You hardly have to read between the lines to see what's coming in Ms. Waugh's life.
But the marketing for his book and the general coverage of this educational mismatch over the last few years in media is that women have less choice—scarcity of ostensibly desirable partners afflicts women more than men. The conclusion is that men don't have to be as committed, that it contributes to hookup culture (with the implication often that that's bad), and that women are at a disadvantage.
Thus, the message to women with a college degree who date and marry men is you'll have to settle for anything, even one-night stands, because the men you want are in a buyers' market, and they don't have to grow up and show commitment. Sexual freedom is characterized as a penalty instead of an option, one in which men hold the cards because they are scarce, even though that's not the case in the sexual marketplace.
Less-educated women ostensibly have much more choice—more men in their same-education pool—though with less education comes less earning power and freedom, too.
I suspect we'll see an evolution of more modes of living in which women in this scarcity model find ways of supporting each other, whether in or out of romantic relationships.
Cui Bono?
There's no grand conspiracy that manufactures this. It's like the patriarchal immune system spitting out antibodies to try to clamp down on systemic change. No one person or organization or movement is behind this. But it has the same end, however it comes about: Women, incomplete without men; many men, even though "outcompeted," can avoid commitment, and have their pick of women. It's not at all unclear who this narrative benefits.

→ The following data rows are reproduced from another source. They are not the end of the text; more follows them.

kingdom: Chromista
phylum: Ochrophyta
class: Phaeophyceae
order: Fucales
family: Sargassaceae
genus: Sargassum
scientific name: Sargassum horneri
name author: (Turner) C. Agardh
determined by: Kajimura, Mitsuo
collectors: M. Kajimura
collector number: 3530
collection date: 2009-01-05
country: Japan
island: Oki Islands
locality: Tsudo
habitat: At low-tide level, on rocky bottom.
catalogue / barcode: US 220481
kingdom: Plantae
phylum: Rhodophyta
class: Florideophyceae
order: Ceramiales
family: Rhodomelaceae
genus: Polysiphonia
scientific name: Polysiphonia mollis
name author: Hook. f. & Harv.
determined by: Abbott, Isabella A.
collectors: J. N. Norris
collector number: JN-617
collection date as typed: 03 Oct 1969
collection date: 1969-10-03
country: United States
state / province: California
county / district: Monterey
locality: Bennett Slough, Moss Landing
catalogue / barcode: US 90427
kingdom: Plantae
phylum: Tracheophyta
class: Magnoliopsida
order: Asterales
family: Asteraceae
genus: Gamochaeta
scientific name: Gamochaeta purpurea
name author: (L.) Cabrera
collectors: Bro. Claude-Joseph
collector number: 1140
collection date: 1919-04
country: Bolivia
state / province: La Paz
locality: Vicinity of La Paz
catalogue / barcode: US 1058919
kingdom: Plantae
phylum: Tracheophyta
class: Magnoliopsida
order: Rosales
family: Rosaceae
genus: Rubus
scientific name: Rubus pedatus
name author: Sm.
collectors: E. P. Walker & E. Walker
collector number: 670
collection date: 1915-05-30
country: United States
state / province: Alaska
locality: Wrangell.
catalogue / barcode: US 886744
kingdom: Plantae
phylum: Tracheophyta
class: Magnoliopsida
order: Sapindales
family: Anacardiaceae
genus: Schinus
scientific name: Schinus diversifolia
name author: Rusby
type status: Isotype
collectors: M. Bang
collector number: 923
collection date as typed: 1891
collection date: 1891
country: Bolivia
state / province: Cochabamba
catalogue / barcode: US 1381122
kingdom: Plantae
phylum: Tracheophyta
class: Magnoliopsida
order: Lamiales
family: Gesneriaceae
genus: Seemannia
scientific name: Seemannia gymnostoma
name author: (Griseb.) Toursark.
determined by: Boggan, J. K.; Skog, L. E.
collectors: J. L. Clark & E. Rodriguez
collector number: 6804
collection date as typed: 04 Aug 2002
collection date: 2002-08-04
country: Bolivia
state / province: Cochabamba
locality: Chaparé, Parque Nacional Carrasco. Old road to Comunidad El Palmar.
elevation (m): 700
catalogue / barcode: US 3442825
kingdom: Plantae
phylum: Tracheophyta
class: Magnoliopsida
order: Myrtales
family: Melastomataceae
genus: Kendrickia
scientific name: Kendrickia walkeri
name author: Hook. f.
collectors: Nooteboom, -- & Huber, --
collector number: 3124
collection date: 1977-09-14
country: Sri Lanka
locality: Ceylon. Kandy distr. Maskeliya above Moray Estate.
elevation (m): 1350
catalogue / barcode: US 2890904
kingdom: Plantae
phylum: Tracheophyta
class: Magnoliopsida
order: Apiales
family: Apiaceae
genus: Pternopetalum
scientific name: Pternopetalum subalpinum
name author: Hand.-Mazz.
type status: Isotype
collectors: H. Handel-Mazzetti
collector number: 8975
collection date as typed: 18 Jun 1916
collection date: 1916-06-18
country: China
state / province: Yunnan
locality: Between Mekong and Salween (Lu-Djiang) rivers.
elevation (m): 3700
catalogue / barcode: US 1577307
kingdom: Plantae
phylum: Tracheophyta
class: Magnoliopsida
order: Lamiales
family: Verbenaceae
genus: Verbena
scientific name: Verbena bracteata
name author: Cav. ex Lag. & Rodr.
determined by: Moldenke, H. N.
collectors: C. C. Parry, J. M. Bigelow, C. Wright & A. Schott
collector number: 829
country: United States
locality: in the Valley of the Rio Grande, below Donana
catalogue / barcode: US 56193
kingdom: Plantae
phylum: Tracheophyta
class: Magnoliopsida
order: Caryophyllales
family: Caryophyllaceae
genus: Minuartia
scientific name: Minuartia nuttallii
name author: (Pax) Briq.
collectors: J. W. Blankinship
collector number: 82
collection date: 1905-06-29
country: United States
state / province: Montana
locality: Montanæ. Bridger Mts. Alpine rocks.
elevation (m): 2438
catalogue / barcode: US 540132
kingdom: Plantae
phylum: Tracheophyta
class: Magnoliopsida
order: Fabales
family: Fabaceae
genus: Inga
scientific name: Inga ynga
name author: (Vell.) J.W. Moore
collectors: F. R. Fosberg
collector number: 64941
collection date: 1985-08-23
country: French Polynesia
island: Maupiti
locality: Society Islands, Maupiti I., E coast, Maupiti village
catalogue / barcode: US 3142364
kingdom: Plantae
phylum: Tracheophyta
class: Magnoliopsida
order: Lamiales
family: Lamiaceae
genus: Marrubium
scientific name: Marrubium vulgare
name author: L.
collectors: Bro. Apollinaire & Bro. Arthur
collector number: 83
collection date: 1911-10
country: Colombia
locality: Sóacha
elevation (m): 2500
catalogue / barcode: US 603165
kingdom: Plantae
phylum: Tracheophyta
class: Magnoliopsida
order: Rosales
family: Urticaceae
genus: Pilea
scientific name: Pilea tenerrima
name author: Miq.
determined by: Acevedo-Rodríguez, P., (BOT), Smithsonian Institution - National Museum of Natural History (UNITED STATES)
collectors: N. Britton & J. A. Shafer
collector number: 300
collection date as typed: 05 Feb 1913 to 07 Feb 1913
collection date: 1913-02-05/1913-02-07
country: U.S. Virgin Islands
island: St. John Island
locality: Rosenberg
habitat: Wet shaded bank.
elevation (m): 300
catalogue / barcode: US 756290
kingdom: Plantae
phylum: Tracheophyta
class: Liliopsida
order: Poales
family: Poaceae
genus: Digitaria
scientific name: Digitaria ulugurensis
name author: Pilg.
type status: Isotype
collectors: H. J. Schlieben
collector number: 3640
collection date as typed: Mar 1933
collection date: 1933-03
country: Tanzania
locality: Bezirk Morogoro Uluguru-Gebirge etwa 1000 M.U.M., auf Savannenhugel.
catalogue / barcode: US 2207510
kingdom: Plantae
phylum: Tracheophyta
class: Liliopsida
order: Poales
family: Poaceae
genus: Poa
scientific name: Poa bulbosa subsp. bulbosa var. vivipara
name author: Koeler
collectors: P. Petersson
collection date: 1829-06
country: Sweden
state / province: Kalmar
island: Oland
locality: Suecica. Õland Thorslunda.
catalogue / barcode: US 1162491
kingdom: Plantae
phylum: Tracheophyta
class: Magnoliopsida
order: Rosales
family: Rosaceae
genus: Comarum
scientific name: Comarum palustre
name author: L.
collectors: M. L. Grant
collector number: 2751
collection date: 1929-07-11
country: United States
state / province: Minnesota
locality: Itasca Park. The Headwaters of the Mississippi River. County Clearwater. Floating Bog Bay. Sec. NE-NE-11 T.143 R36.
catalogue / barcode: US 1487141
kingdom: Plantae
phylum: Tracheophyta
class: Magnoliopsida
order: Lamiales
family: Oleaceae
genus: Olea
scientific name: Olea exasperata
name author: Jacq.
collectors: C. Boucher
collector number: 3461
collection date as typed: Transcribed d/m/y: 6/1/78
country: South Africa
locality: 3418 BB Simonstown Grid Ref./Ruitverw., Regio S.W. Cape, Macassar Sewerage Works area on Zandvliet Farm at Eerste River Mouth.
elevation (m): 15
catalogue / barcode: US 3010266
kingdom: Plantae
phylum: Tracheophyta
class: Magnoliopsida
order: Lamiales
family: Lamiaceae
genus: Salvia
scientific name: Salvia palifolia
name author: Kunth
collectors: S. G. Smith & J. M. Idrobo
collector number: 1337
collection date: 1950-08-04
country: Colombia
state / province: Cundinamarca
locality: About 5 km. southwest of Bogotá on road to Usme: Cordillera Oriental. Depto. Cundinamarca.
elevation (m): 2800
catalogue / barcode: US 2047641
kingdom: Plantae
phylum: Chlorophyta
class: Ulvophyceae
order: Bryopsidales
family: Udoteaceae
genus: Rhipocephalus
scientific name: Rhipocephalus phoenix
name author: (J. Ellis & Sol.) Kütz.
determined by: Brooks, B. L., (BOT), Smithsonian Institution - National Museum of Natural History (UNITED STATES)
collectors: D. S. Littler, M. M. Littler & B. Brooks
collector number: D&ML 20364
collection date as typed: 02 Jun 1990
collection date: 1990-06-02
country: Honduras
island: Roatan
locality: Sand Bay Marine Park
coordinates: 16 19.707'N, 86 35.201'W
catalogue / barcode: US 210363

Given that men dominate the media landscape, and have a high predominance in editorial positions, stories on this topic are often going to reflect both the editor assigning and the writer producing it, who will generalize from their lived experience, which isn't per se inaccurate, but doesn't typically stretch in these kinds of stories beyond a prevailing narrative. A counter-narrative with nuance that doesn't implicitly shame women who reject the scarcity theme is unlikely to emerge broadly.